Los cuencanos sienten que les cayeron las siete plagas y lo peor es que no saben cómo hallar la cura. La casi nula reacción de los líderes de la capital azuaya da la sensación de que Cuenca no tiene quién dé la cara por ella.
La grave paralización de las obras de construcción del tranvía, desde fines del 2013; los daños en la pista del aeropuerto Mariscal La Mar y la suspensión de la ruta aérea Cuenca-Guayaquil y viceversa desbordaron a las autoridades y a los gremios.
Lo del aeropuerto era un problema latente, pues desde la década de los 70 ya se planteó su reubicación, debido a que su pista no es apta para aviones más grandes.
La pérdida de pista de un avión de Tame, que ocurrió el 28 de abril del año pasado, desempolvó el tema y dejó sin conexión aérea a la ciudad durante casi un mes. En ese tiempo se hicieron algunas obras en la pista, que aún son solo una solución temporal.
La ciudad no ha podido manejar ese problema y se le hace mucho más difícil con el tranvía, que se volvió inmanejable. Esa megaobra, la gran apuesta del exalcalde Paul Granda (de Alianza País), ya va casi cuatro años en construcción y no hay visos de que se la vaya a culminar pronto.

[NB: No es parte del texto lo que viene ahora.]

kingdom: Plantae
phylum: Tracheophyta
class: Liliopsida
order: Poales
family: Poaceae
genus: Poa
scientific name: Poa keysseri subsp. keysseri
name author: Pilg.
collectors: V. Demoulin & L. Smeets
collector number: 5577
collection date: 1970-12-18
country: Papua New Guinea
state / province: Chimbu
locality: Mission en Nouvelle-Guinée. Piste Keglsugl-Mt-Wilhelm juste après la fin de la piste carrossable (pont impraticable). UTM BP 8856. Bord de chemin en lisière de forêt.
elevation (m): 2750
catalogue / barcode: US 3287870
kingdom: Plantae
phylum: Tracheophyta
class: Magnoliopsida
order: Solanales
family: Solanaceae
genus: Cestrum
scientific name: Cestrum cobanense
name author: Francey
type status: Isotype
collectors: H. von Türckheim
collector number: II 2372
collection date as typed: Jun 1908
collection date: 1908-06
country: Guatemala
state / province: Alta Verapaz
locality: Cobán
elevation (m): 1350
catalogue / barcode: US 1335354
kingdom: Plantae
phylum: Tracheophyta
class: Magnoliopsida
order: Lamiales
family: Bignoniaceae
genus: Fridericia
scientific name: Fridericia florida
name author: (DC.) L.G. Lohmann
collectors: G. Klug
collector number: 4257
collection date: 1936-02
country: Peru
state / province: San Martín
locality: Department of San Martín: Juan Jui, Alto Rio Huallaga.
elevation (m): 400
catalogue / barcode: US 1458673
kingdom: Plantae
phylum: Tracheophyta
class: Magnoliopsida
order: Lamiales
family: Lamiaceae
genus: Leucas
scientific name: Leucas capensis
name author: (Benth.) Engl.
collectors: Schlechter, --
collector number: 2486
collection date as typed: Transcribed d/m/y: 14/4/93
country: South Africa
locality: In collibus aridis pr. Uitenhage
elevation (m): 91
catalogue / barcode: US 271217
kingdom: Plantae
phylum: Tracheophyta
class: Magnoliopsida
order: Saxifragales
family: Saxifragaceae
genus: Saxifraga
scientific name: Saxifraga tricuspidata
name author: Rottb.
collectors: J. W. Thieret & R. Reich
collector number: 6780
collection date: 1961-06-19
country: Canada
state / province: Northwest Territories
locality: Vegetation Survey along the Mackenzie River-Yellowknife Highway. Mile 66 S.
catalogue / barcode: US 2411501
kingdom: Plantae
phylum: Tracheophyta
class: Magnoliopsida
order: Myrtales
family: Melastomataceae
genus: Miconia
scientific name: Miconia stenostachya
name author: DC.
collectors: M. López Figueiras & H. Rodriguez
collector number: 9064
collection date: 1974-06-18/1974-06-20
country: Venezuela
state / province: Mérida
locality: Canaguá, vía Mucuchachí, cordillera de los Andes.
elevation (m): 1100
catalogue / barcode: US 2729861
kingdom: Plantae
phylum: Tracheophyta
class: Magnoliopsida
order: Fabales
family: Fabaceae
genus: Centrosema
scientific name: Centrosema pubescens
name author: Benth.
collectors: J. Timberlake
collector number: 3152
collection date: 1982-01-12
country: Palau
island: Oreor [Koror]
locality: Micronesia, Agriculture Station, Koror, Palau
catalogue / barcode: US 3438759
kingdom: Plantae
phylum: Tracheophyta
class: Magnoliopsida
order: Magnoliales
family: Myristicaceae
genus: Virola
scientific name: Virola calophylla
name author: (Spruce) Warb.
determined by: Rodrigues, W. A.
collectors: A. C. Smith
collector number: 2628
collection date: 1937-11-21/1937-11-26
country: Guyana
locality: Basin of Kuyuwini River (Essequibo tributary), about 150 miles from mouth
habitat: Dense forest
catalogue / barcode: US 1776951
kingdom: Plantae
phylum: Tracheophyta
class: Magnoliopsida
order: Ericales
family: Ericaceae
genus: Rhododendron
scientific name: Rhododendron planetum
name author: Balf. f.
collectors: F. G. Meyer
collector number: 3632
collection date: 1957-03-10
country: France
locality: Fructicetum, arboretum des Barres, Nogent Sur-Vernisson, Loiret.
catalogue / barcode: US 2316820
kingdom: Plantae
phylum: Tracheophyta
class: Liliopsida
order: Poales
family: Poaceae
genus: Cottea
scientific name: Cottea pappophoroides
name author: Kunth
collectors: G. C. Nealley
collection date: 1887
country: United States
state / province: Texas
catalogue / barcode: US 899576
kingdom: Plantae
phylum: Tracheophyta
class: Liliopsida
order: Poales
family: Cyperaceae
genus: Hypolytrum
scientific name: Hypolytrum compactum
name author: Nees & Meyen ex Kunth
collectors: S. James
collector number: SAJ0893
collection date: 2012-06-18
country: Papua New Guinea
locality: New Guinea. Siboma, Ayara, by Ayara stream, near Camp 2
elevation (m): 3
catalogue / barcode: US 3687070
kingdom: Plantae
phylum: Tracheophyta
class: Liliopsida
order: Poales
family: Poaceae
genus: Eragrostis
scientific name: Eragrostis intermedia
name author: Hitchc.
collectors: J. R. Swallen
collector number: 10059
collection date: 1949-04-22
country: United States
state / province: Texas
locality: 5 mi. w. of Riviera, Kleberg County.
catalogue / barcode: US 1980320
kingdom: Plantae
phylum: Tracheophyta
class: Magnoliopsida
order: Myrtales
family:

La decisión de Tame de suspender su ruta hacia Guayaquil ahondó el aislamiento de Cuenca. Atrás quedó la época dorada de los 2000 cuando la ciudad llegó a tener hasta 14 operaciones aéreas diarias.
Esos tres grandes dolores de cabeza han empeorado la situación en la ciudad que se transformó en una verdadera crisis.
La expresión de esa crisis está en el centro de Cuenca. Negocios cerrados, porque las calles están obstruidas por las obras del tranvía, que no avanzan. El sector turístico ha dejado de recibir a los viajeros, porque el centro colonial era uno de los principales atractivos.
Algunos hoteles han cerrado sus puertas o han sido puestos en alquiler.
El ‘boom’ de Cuenca de ciudad próspera parece haberse agotado y comenzó la época de vacas flacas.